Never Have I Ever: Sent my Child Sick

It's a mother's guilt.

Specifically, but not exclusively a working mother's guilt. 

Specifically, but not exclusively at this time of year.

Noses are running. Chatter and play are interrupted by coughing. Nappies are being changed more frequently.

As a mum to a not-quite-two year old and as an employee who works not quite twenty two hours a week, I am faced with the dilemma every manic Monday of determining just how sick my baby is. Is the goop coming out of his nose truly clear, or does that tinge of green signify something more than just a runny nose? Is that 'occasional' cough a little bit too 'occasional' to just be a cough?

Don't get me started on that mark that looks suspiciously like ringworm or conjunctivitis. 

As a completely judgemental {non-mother} supervisor of a small team a couple of years ago, I wholeheartedly admit that I used to get frustrated, even shitty when the phone call/text message/email message requesting the carer's leave was received, especially and what seemed like frequently, during the cooler months. I wondered if the carer's leave card was being abused as simply a way to have a day off and perhaps was a little bitter that I was not entitled to such privilege. 

Now I know that having a kid is never a day off. It's not relaxing. It's full on.
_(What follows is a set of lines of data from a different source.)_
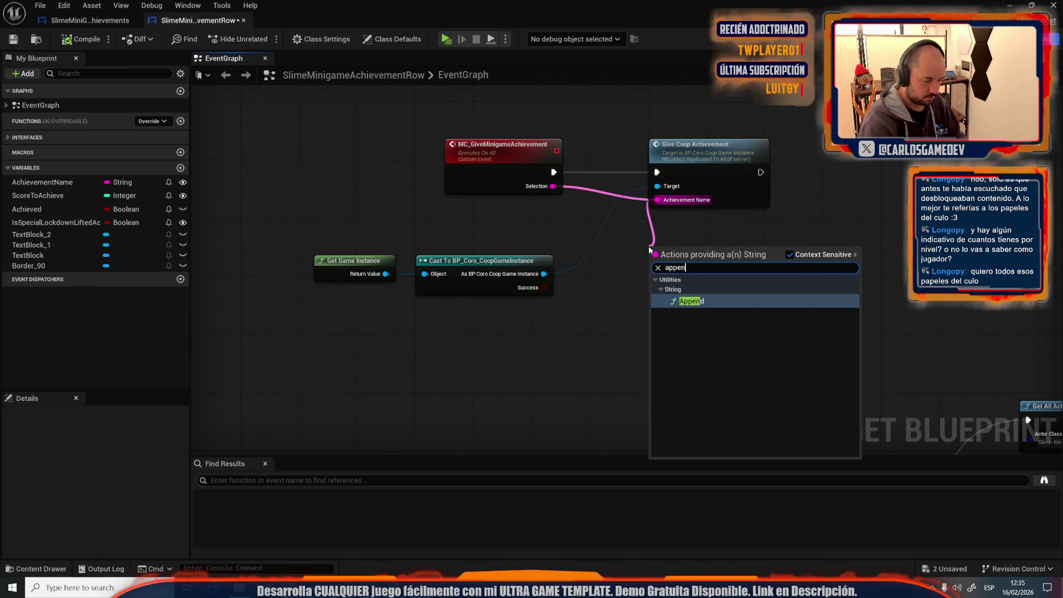
{"action": "key", "text": "Return"}
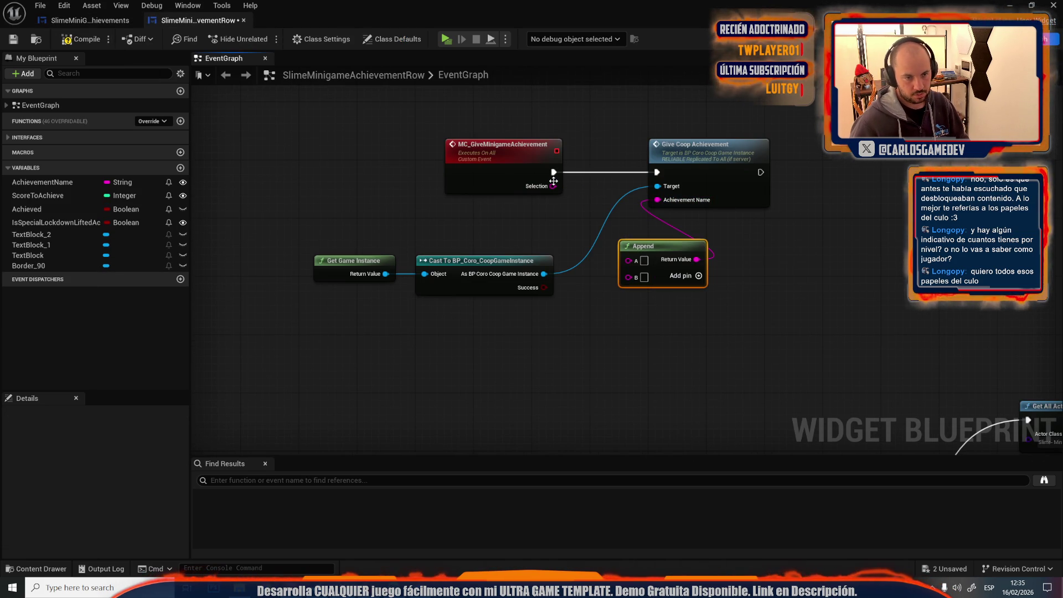
{"action": "mouse_move", "coordinate": [554, 185]}
{"action": "left_mouse_down"}
{"action": "mouse_move", "coordinate": [634, 269]}
{"action": "mouse_move", "coordinate": [628, 276]}
{"action": "left_mouse_up"}
{"action": "left_click", "coordinate": [644, 260]}
{"action": "type", "text": "Ac"}
{"action": "type", "text": "e"}
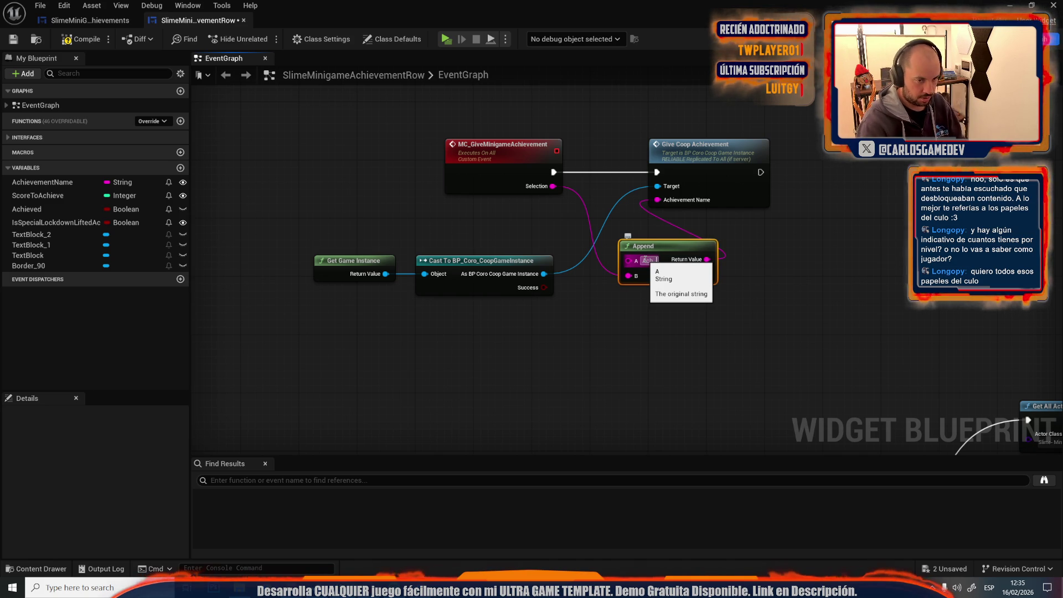
{"action": "type", "text": "_"}
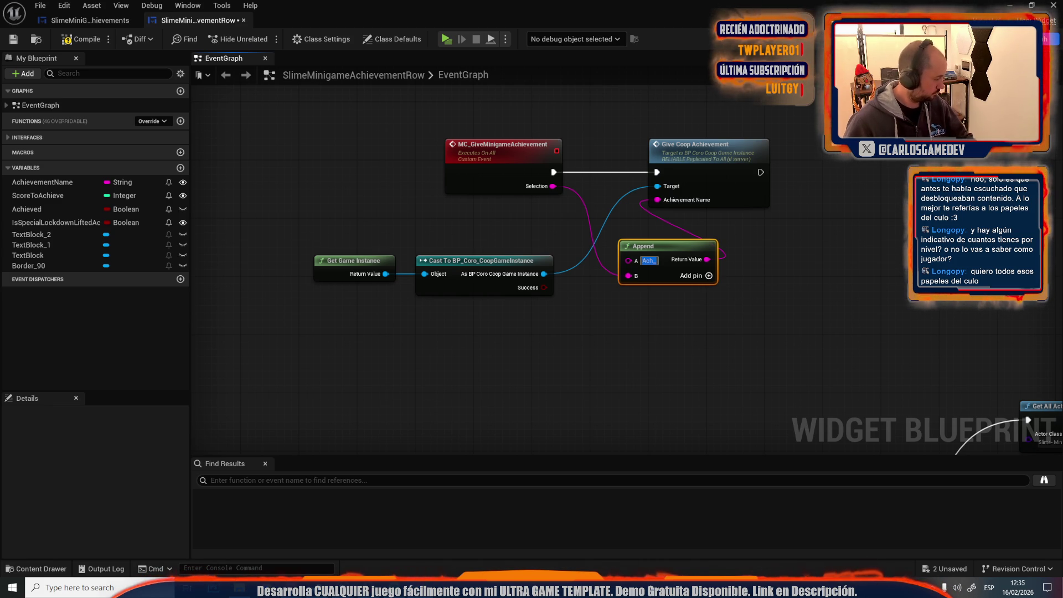
Step: Shift Give Coop Achievement right, then compile and save the achievement row blueprint
{"action": "left_click_drag", "start_coordinate": [703, 172], "coordinate": [820, 173]}
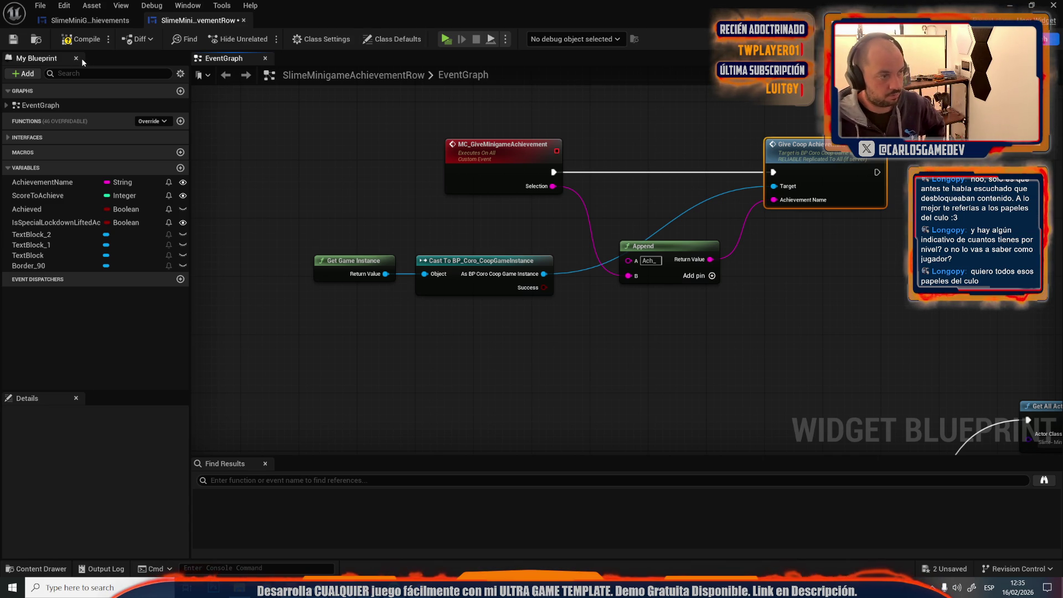
{"action": "left_click", "coordinate": [84, 41]}
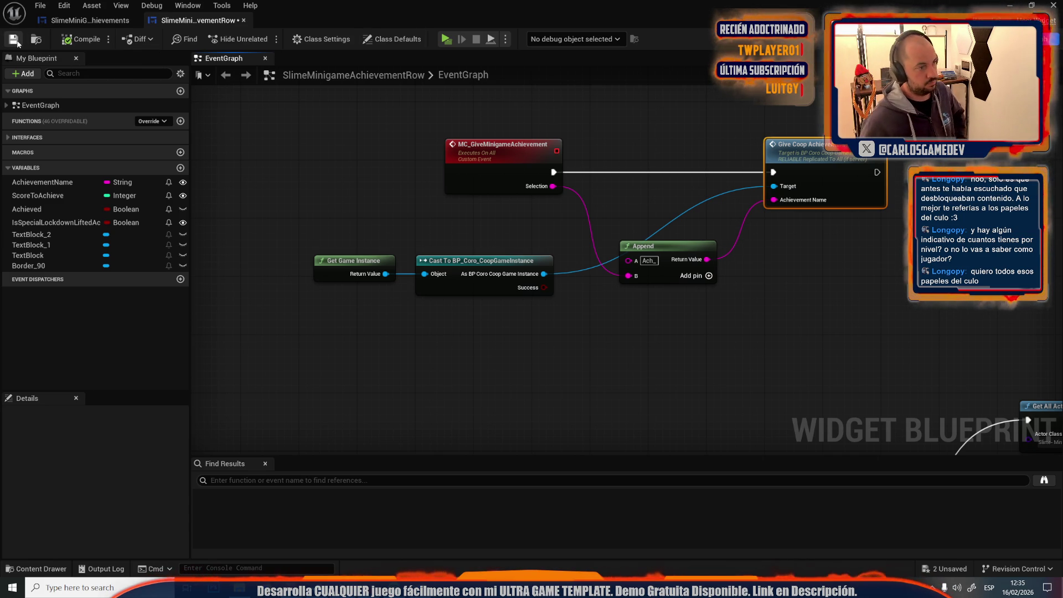
{"action": "left_click", "coordinate": [14, 39]}
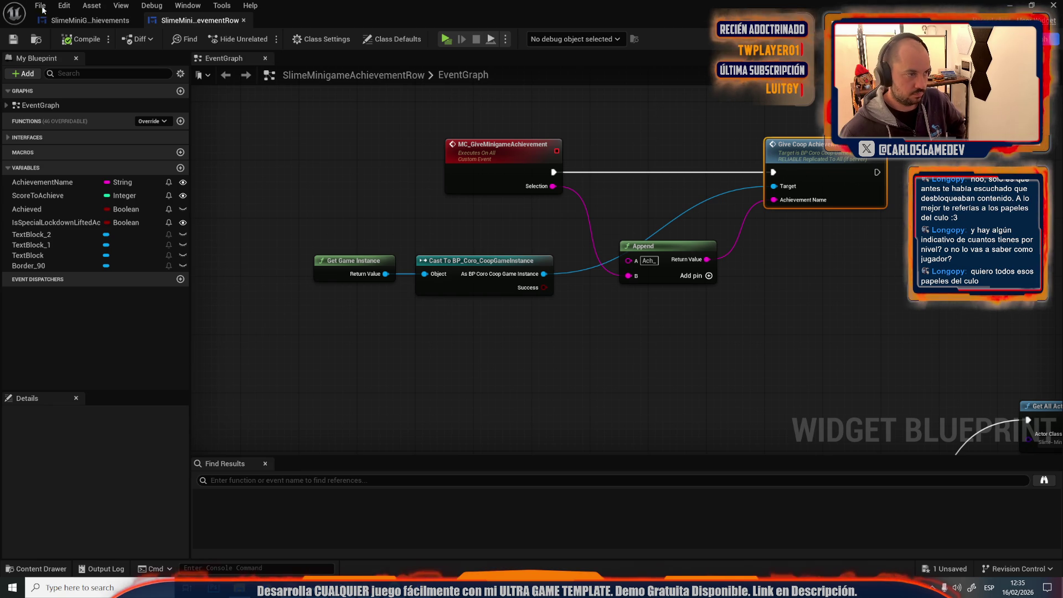
{"action": "left_click", "coordinate": [89, 20]}
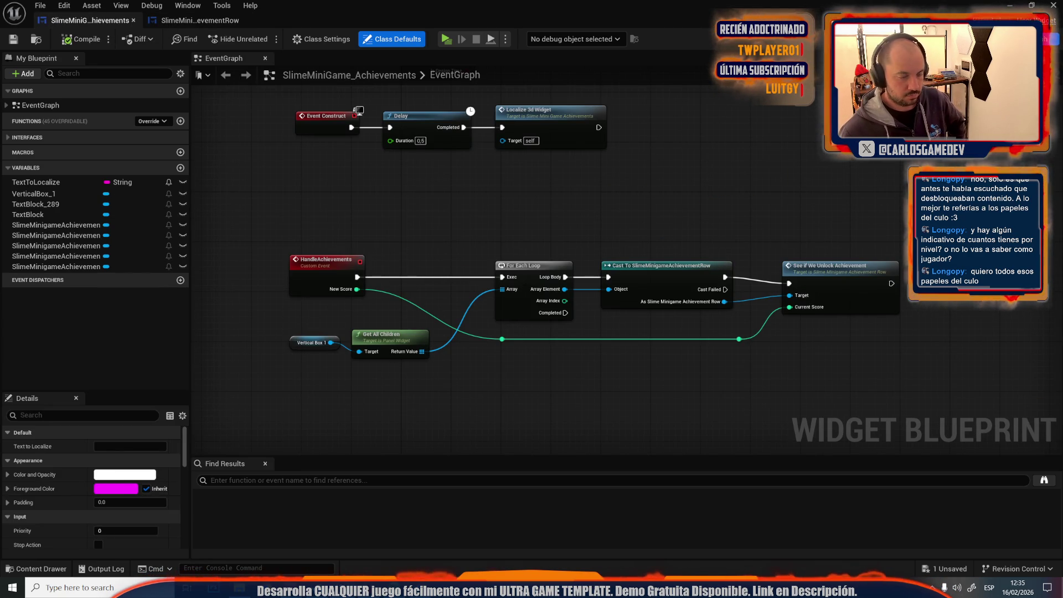
Step: Check the Achievement Name of rows 016, 032, 064, 256 and 512 in the designer
{"action": "left_click", "coordinate": [1025, 39]}
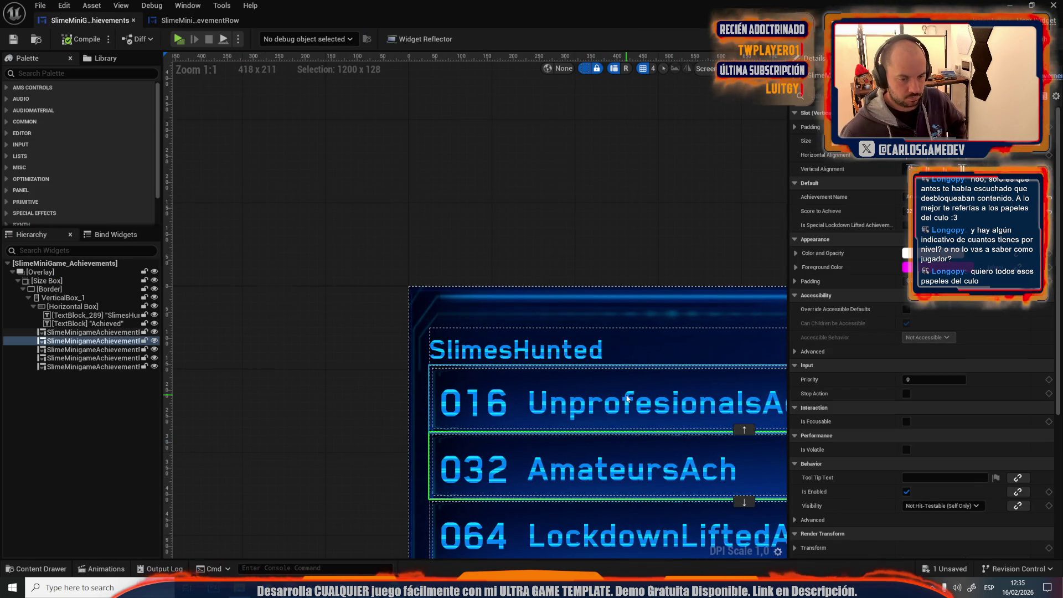
{"action": "left_click", "coordinate": [627, 399]}
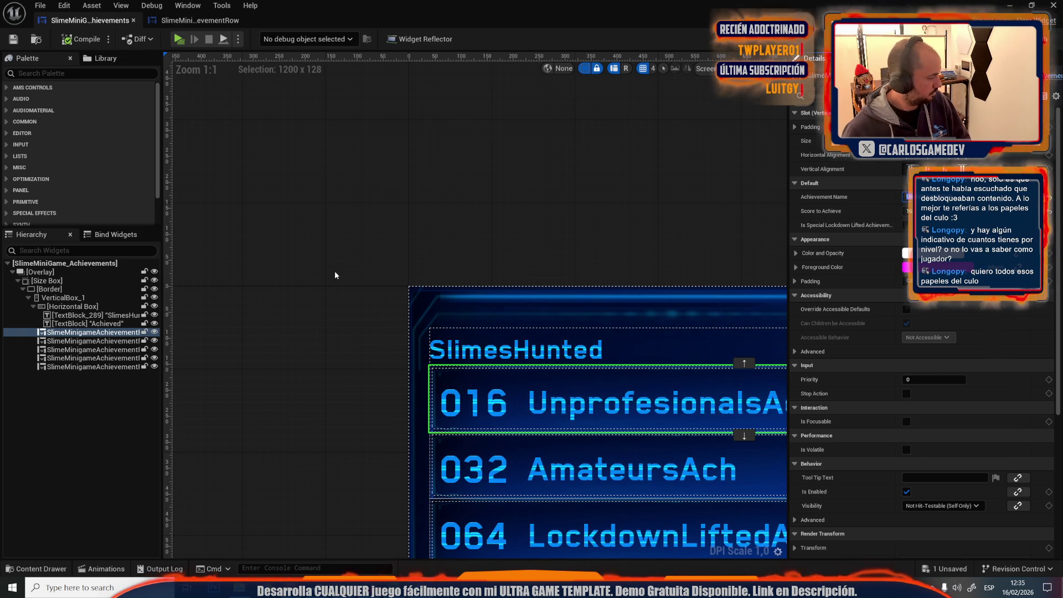
{"action": "left_click", "coordinate": [517, 447]}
I also know that it is a HUGE mental battle to do the right thing and keep your child at home, and to play the carer's leave card, so to speak. As a part-time employee, I really battle with having the day off especially as Ned's only daycare day is a Monday and I only work Monday, Tuesday and half a day on Wednesday. I am extremely grateful and lucky that my parents look after Ned on Tuesdays and Wednesdays but also know it wouldn't be fair asking two people in their early sixties who should be enjoying their retirement to look after a very energetic toddler for another nine or so hours.

I suppose this is an admission of guilt that yes, I have sent Ned to daycare when I knew that he probably should not have been there. I know that it's not fair on Ned, and especially not fair on the other kids at the fabulous and nurturing family day care that he attends. Ned's daycare mum is amazingly supportive and understanding and I hope she knows that if I have selfishly sent him when he really shouldn't be there that she can call me to come pick him up. And I hope that my supervisor and boss as parents themselves know that a parent does not take the decision to take the day off to look after a sick child in lieu of being at work lightly.

So tell me, do you struggle with this too?